We declare temporary queue with these args:

"name" = "", (This will resuse queue name from channel.)
"durable" = false,
"exclusive" = true,
"autodelete" = true,
"x-message-deduplication" = true

And here is our code that possibly causes this problem:

    private final ConcurrentMap<String, BasicJobFuture> jobs = new ConcurrentHashMap<>();
    private final ConcurrentMap<String, Map.Entry<EventListener, AtomicInteger>> completionCounter =
            new ConcurrentHashMap<>();

    private JobStatus scheduleJob(Job job) {
        completionCounter.compute(
                job.getName(),
                (name, pair) -> {
                    if (pair != null) {
                        pair.getValue().incrementAndGet();
                        return pair;
                    }
                    var eventName = "job_completed." + job.getName();
                    var listener = new CompleteJobFutureOnJobCompleted(eventName);
                    eventDispatcher.enlist(listener);
                    return Map.entry(listener, new AtomicInteger(1));
                });
        publish(job);
        return new JobStatus(job);
    }

    class CompleteJobFutureOnJobCompleted extends AbstractEventListener<JobCompleted> {

        private final String eventName;

        CompleteJobFutureOnJobCompleted(@NonNull String eventName) {
            this.eventName = eventName;
        }

        @Override
        public String getEventName() {
            return eventName;
        }

        @Override
        public boolean handle(JobCompleted jobCompleted) {
            var key = Jobs.getKey(jobCompleted.getName(), jobCompleted.getId());
            var future = jobs.remove(key);

            future.setStatus(status);
            var isContinue = new AtomicBoolean(true);
            completionCounter.computeIfPresent(
                    jobCompleted.getName(),
                    (name, pair) -> {
                        var counter = pair.getValue().decrementAndGet();
                        if (counter == 0) {
                            isContinue.setPlain(false);
                            return null;
                        }
                        pair.getValue().decrementAndGet();
                        return pair;
                    });
            return isContinue.getPlain(); // when false return , consumer will be canceled.
        }    

When we schedule a job (just a rabbitmq message), we will create a listener for job completed message and close the connection when last job completed message handled. This listener will be declare as a temporary queue with above RMQ args. When the amount of job will get to 100,000 - 200,000, maybe more. It will causes RMQ connection close and auto-delete queue frequently. In this situation, calling CacheManager will get timeout error which makes these queue crashed down and restarted. Then these temporary queue without consumer will exists in RMQ and message accumulated.

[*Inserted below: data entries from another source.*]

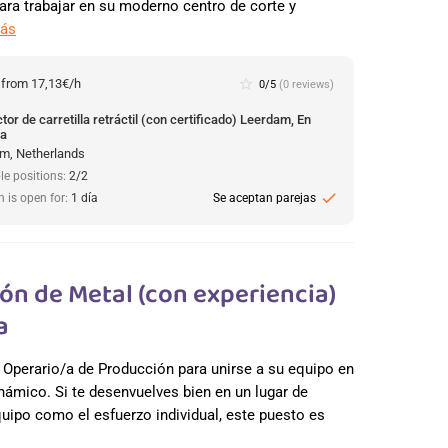
para trabajar en su moderno centro de corte y
más
:
from 17,13€/h
star_border
0/5
(0 reviews)
or de carretilla retráctil (con certificado) Leerdam, En
da
m, Netherlands
le positions:
2/2
check
n is open for:
1 día
Se aceptan parejas
ón de Metal (con experiencia)
a
 Operario/a de Producción para unirse a su equipo en
námico. Si te desenvuelves bien en un lugar de
quipo como el esfuerzo individual, este puesto es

We're sure that our application on temporary queue is not right. But when we disable message-deduplication plugin, RMQ will work normally and no temporary queue will be crashed down.

noxdafox commented 1 year ago

I tried to reproduce the problem with the provided queue parameters and I could not.

I also tried to brute-force a node with lots of queues created, filled up and destroyed. I did not observe any issue.

I think that the reason why CacheManager.destroy is timing out is due to the fact that it hangs when trying to interface with Mnesia. This usually indicates that there is a problem with Mnesia DB itself. Mostly due to an ongoing or an unresolved network partition.

Did you suffer from network partitions recently? Some node went down with a crash? Some node was replaced? Have you tried restarting the whole cluster?

https://www.rabbitmq.com/partitions.html

OliverLiangx commented 1 year ago

We only deploy one node for RMQ. Therefore I think it's not related to network partitions. We got lots of error logs:"2022-11-04 17:50:19.457 [error] <0.24860.381> closing AMQP connection <0.24860.381> (ip:12321 -> ip:5672):" which show no any causes. And we are trying to figure out why this problems happen first. Thanks for your patience on helping me on this. We will try to fix this problem and once we made it, we will try message-deduplication plugin again to see if problem is fixed.